DALLAS - The migrant teenagers who arrived on a bus in Dallas are starting to get help.
People are dropping off clothes, food and other items. And bilingual volunteers are also giving of their time to try to help.
All remains quiet outside the Kay Bailey Hutchison Convention Center in Dallas. The media has yet to be allowed inside to see the setup.
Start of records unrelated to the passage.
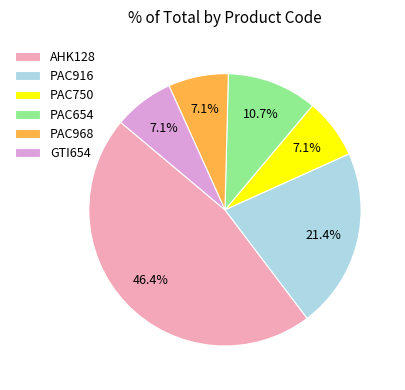

What percentage do AHK128 and PAC916 together represent?

67.9%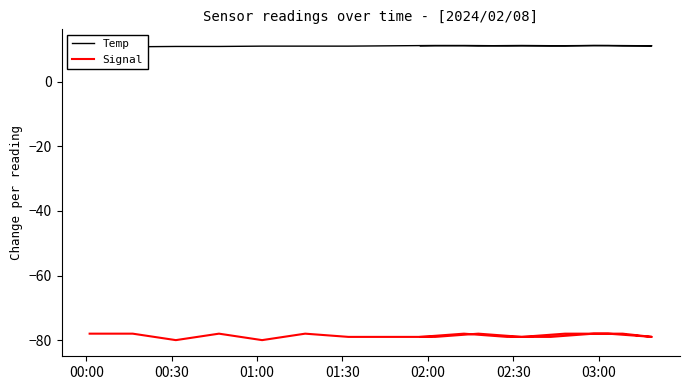

At how many categories does at least one series exceed 0?

20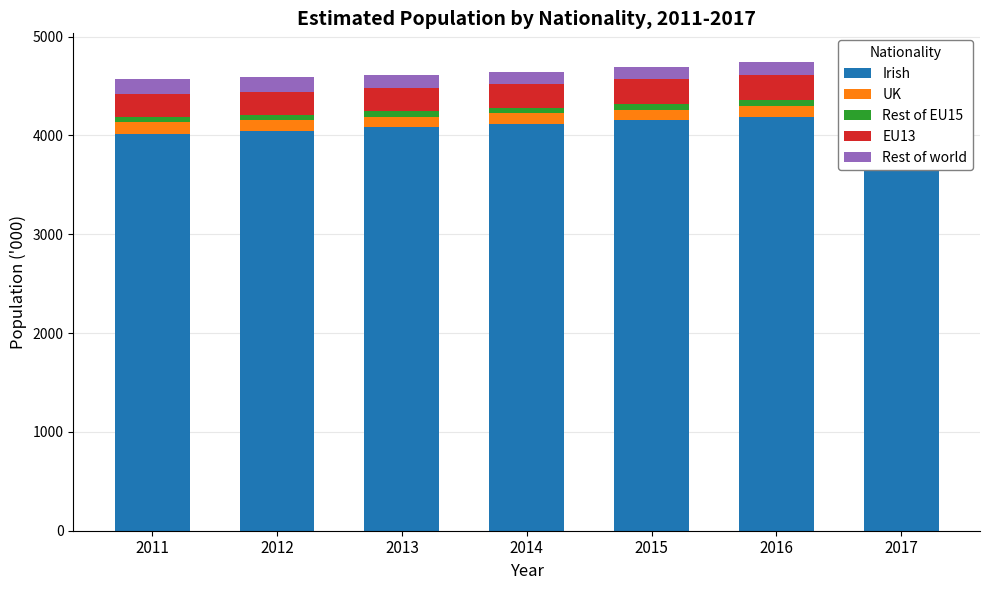

At which category is the sum across all series the highest?

2017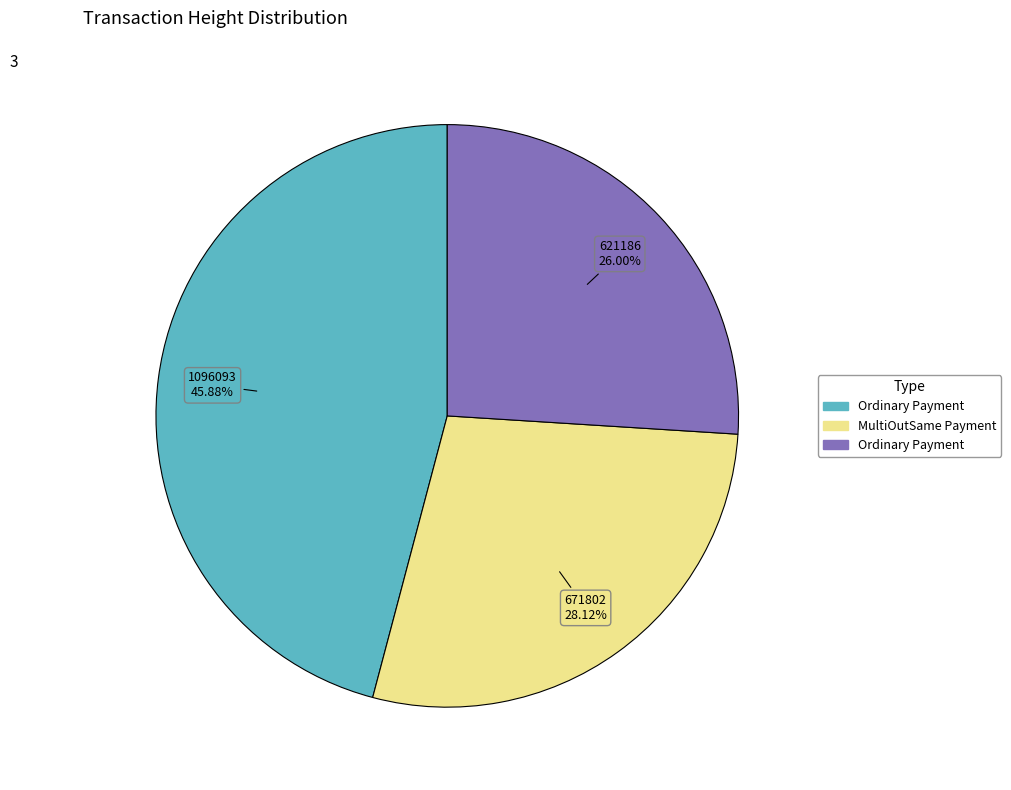

Count the number of slices in the pie.

3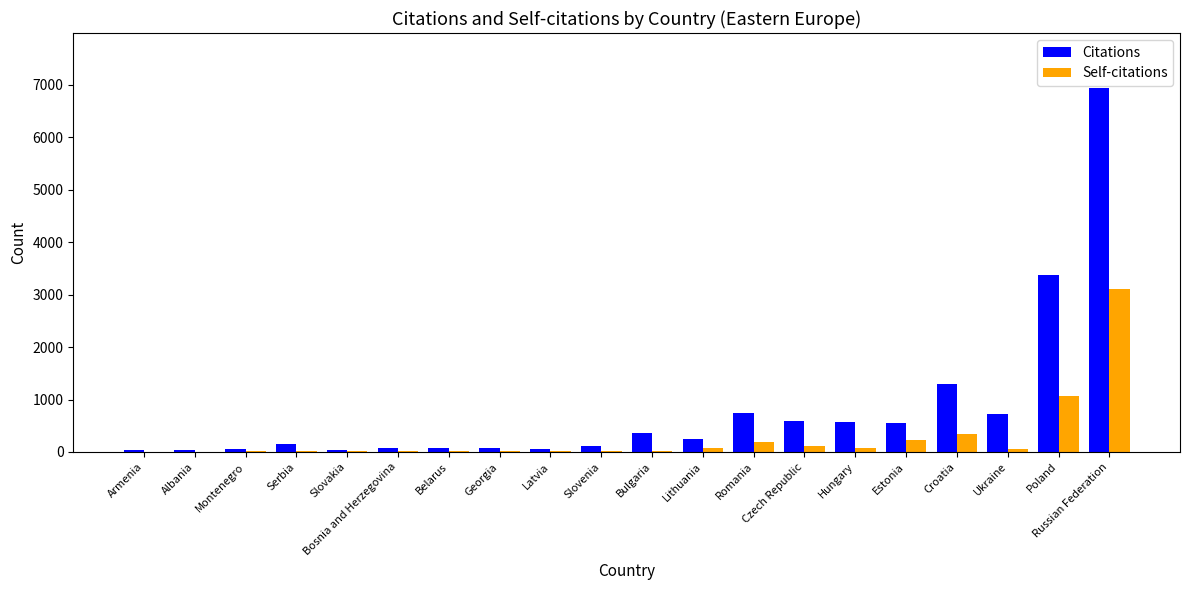

What is the highest value of the Self-citations series?

3111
As 200 unaccompanied migrant teens who arrived in Dallas Wednesday continue to be processed at the federal emergency intake site set up at the convention center.
Texans are dropping off donations at an Oak Cliff barbershop. The owner has been collecting items for the males, ages 15 to 17, from Guatemala, Honduras and El Salvador.
The League of Latin American Citizens is one of several nonprofits assisting the teens during their stay in North Texas.
LULAC National President Domingo Garcia says his organization is holding a training Saturday for Texans who want to volunteer to help.
"They're in a different country 2,000 miles from home. We need to get them processed and reunited with their families and get them legal advice so they can present their case for immigration," he said.
The White House denied Governor Greg Abbott's request made Wednesday to have DPS troopers inside the convention center to interview the teens about their journey to the southern border.
"They've already been through a lot of trauma however they got there," Garcia said.
Psychologist Dr. Susan Fletcher says that trauma can show up in many different ways.
"Many of them could have sleep deprivation. They could have medical issues, psychological issues," she said. "At this point in time, we just need to make everything simple for the teenagers there."
LULAC and other non-profits will be providing some of those counseling resources. More teens are expected to arrive at the Dallas facility, but it’s unclear when or how many.